Option | Default | Description |
---|---|---|
enable_overlay | 1 | Displays an interactive overlay with the collected data on the application's window. The profiler will set color attachment bit in the swapchain's image usage flags. |
enable_performance_query_ext | 1 | Available on Intel graphics cards. Enables VK_INTEL_performance_query device extension and collects more detailed metrics. |
enable_render_pass_begin_end_profiling | 0 | Measures time of vkCmdBeginRenderPass and vkCmdEndRenderPass in per render pass sampling mode. |
sampling_mode | 0 | Controls the frequency of inserting timestamp queries. More frequent queries may impact performance of the applicaiton (but not the peformance of the measured region). See table with available sampling modes for more details. |
sync_mode | 0 | Controls the frequency of collecting data from the submitted command buffers. More frequect synchronization points may impact performance of the application. See table with available synchronization modes for more details. |
The profiler loads the configuration from 3 sources, in the following order (which implies the priority of each source):
- VK_LAYER_profiler_config.ini - Located in application's directory.
enable_overlay 1 enable_performance_query_ext 0 sampling_mode 2
- VkProfilerCreateInfoEXT - Passed as a pNext to VkDeviceCreateInfo.
- Environment variables - The variables use the same naming as the configuration file, but are prefixed with "VKPROF_", e.g.: VKPROF_enable_overlay.
Supported sampling modes are described in the following table:
Mode | VkProfilerModeEXT | Description |
---|---|---|
0 | VK_PROFILER_MODE_PER_DRAWCALL_EXT | The profiler will measure GPU time of each command. |
1 | VK_PROFILER_MODE_PER_PIPELINE_EXT | The profiler will measure time of each continuous pipeline usage.
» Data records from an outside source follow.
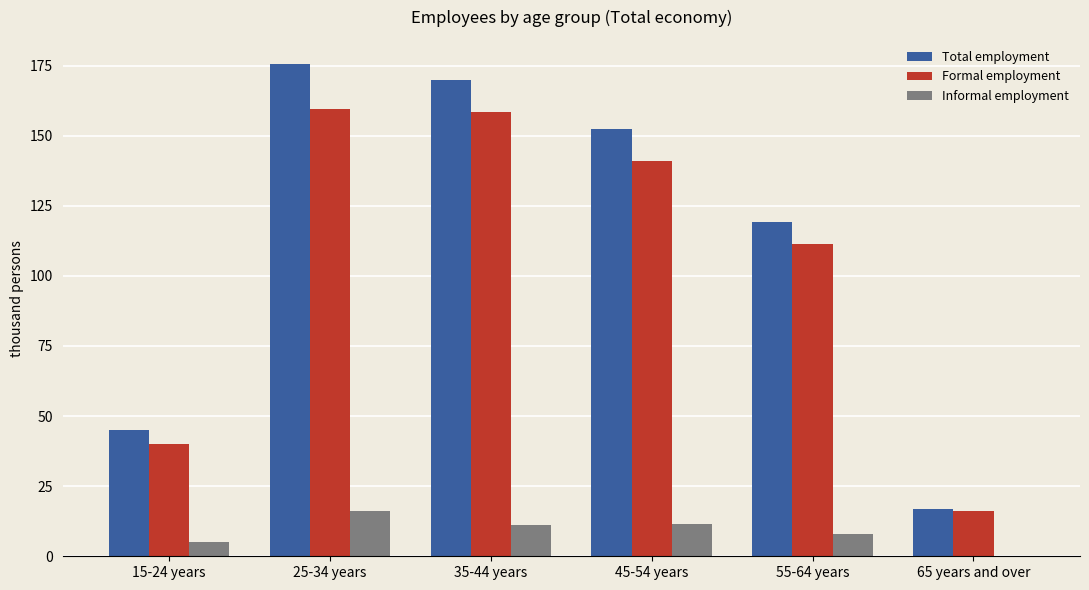

Which series changed the most between 45-54 years and 55-64 years?

Total employment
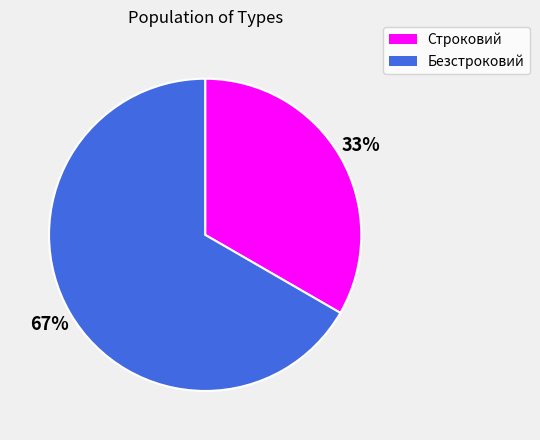

Do Безстроковий and Строковий together represent more than half of the pie?

Yes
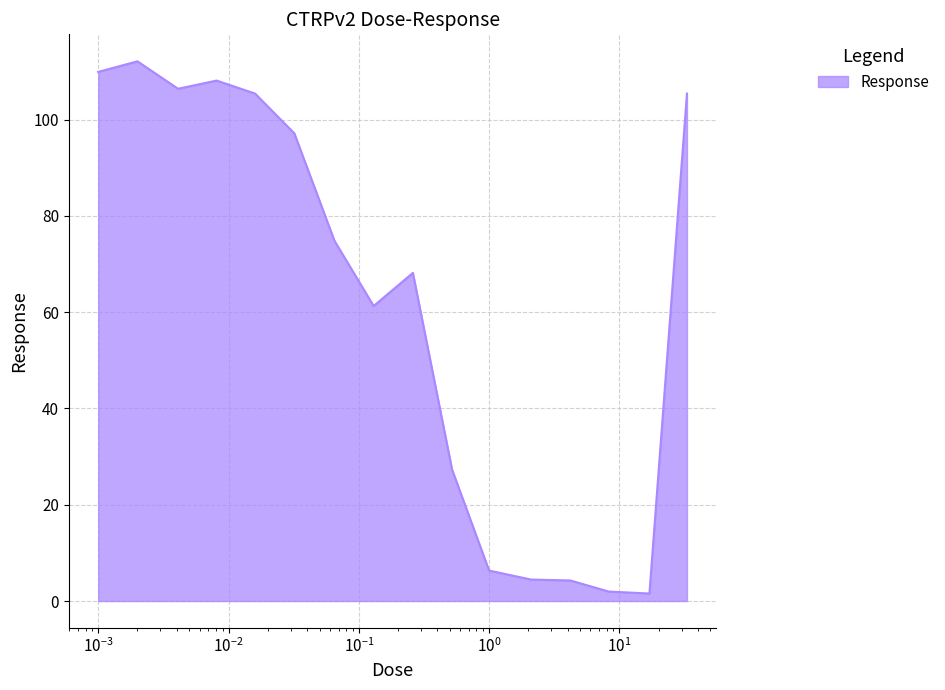

What is the maximum value shown in the chart?

112.1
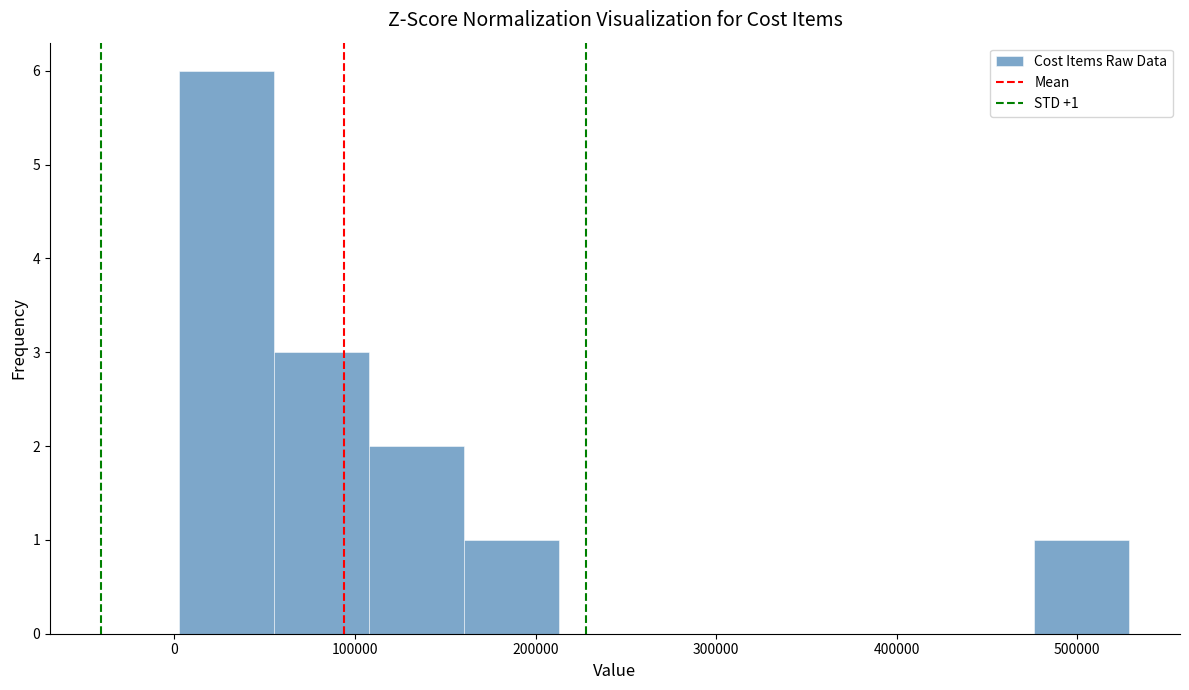

Over which range of the x-axis is the bar tallest?

0 to 60000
Note: the profiler defines a pipeline as a unique tuple of shaders and does not include fixed-function pipeline state settings, like depth test or blending. |
2 | VK_PROFILER_MODE_PER_RENDER_PASS_EXT | The profiler will measure time of each VkRenderPass. Consecutive compute dispatches will be measured as a 'compute pass', and consecutive copy operations (copy, clear, blit, resolve, fill and update) will be measured as a 'copy pass'. |
3 | VK_PROFILER_MODE_PER_COMMAND_BUFFER_EXT | The profiler will measure time of each submitted VkCommandBuffer. |
There are also 2 sampling modes which are defined, but not currently supported:
Mode | VkProfilerModeEXT | Description |
---|---|---|
4 | VK_PROFILER_MODE_PER_SUBMIT_BIT | The profiler will measure GPU time of each vkQueueSubmit. |
5 | VK_PROFILER_MODE_PER_FRAME_BIT | The profiler will measure GPU time of each frame, separated by vkQueuePresentKHR. |
Supported synchronization modes are described in the table below:
Mode | VkProfilerSyncModeEXT | Description |
---|---|---|
0 | VK_PROFILER_SYNC_MODE_PRESENT_EXT | Collects the data on vkQueuePresentKHR. Inserts a vkDeviceWaitIdle before the call is forwarded to the ICD. |
1 | VK_PROFILER_SYNC_MODE_SUBMIT_EXT | Collects the data on vkQueueSubmit. Inserts a fence after the submitted commands and waits until it is signaled. |
Synchronization mode can be changed in the runtime using either the vkSetProfilerSyncModeEXT
function or by selecting it in the "Settings" tab of the overlay.
The profiler is released under the MIT license, see LICENSE.md for full text.